The hum of traffic outside the park, far off at first, slowly drew nearer, louder, finally swirled protectively about them with a roar and a reek of gasoline as they came out the entrance and Dick nudged him to a stop at the curbing. There were pin points of sweat on Marty’s face.
“We made it,” he murmured.
Where was the stalker now? Was he standing there just inside the entrance behind them, looking frustratedly out after them, beyond his reach? Would he turn around and slink back into the evil shadow that had conjured him up?

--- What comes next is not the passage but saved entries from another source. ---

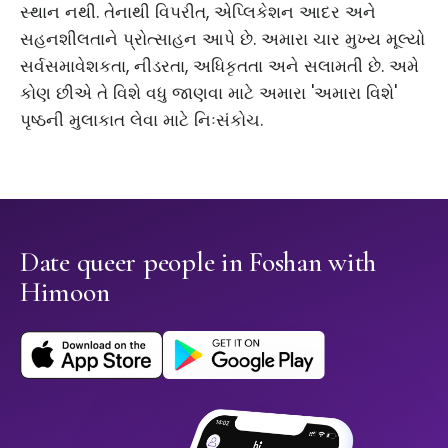
સ્થાન નથી. તેનાથી વિપરીત, એપ્લિકેશન આદર અને
સહનશીલતાને પ્રોત્સાહન આપે છે. અમારા ચાર મુખ્ય મૂલ્યો
સર્વસમાવેશકતા, નીડરતા, અધિકૃતતા અને સલામતી છે. અમે
કોણ છીએ તે વિશે વધુ જાણવા માટે અમારા 'અમારા વિશે'
પૃષ્ઠની મુલાકાત લેવા માટે નિઃસંકોચ.
Date queer people in Foshan with
Himoon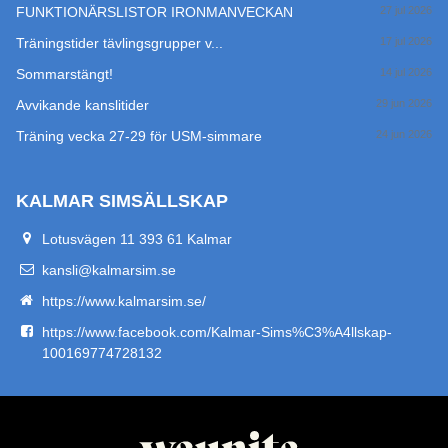
FUNKTIONÄRSLISTOR IRONMANVECKAN
27 jul 2026
Träningstider tävlingsgrupper v...
17 jul 2026
Sommarstängt!
14 jul 2026
Avvikande kanslitider
29 jun 2026
Träning vecka 27-29 för USM-simmare
24 jun 2026
KALMAR SIMSÄLLSKAP
Lotusvägen 11 393 61 Kalmar
kansli@kalmarsim.se
https://www.kalmarsim.se/
https://www.facebook.com/Kalmar-Sims%C3%A4llskap-
100169774728132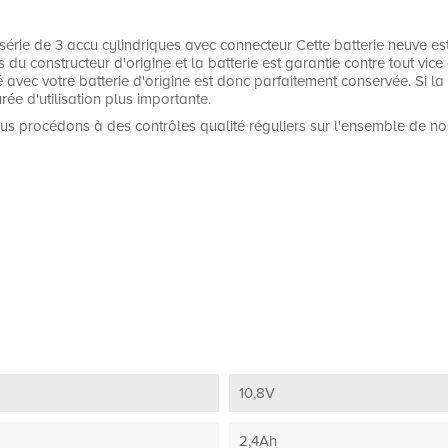
érie de 3 accu cylindriques avec connecteur Cette batterie neuve 
 constructeur d'origine et la batterie est garantie contre tout vice de
té avec votre batterie d'origine est donc parfaitement conservée. Si 
rée d'utilisation plus importante.
us procédons à des contrôles qualité réguliers sur l'ensemble de no
10,8V
2,4Ah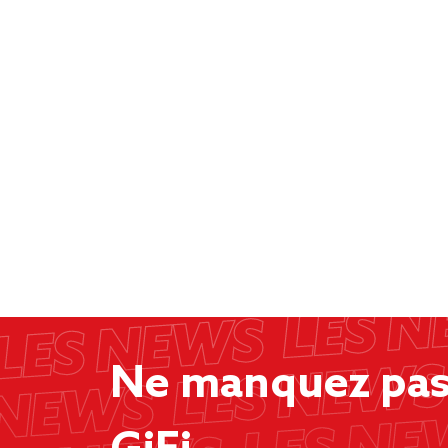
Ne manquez pas 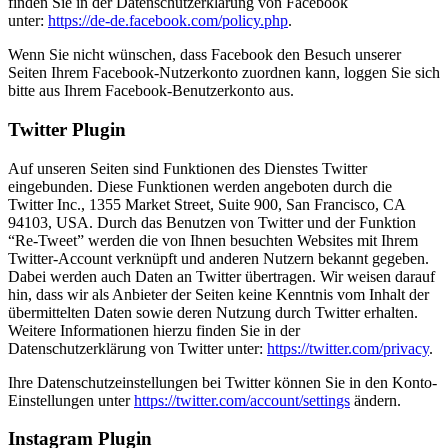
finden Sie in der Datenschutzerklärung von Facebook
unter:
https://de-de.facebook.com/policy.php
.
Wenn Sie nicht wünschen, dass Facebook den Besuch unserer
Seiten Ihrem Facebook-Nutzerkonto zuordnen kann, loggen Sie sich
bitte aus Ihrem Facebook-Benutzerkonto aus.
Twitter Plugin
Auf unseren Seiten sind Funktionen des Dienstes Twitter
eingebunden. Diese Funktionen werden angeboten durch die
Twitter Inc., 1355 Market Street, Suite 900, San Francisco, CA
94103, USA. Durch das Benutzen von Twitter und der Funktion
“Re-Tweet” werden die von Ihnen besuchten Websites mit Ihrem
Twitter-Account verknüpft und anderen Nutzern bekannt gegeben.
Dabei werden auch Daten an Twitter übertragen. Wir weisen darauf
hin, dass wir als Anbieter der Seiten keine Kenntnis vom Inhalt der
übermittelten Daten sowie deren Nutzung durch Twitter erhalten.
Weitere Informationen hierzu finden Sie in der
Datenschutzerklärung von Twitter unter:
https://twitter.com/privacy
.
Ihre Datenschutzeinstellungen bei Twitter können Sie in den Konto-
Einstellungen unter
https://twitter.com/account/settings
ändern.
Instagram Plugin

Or would he keep on after them, right up to their own door, right up to where they lived? “How’ll I know?” Marty said to himself, with renewed apprehension at the thought that he might be unwittingly bringing home some danger to Celia. “How’ll I be able to tell, with dozens of other footsteps around me, unless I identify his tread first?” And there hadn’t been enough of it to go by so far; not two good clear-cut steps in succession.
The traffic roar suddenly died out to a pulsing of waiting motors, there was a sharp click from the automatic light stanchion on the opposite corner, and Dick nudged him over the curb and on. Marty listened all the way over, but nothing followed across the asphalt. He climbed the opposite curb, the light switch clicked back again to green. Then just before the waiting motors raced into motion, and before they grew loud enough to drown it out, there was a quick passage of steps across, hurrying to beat traffic and therefore more unguarded.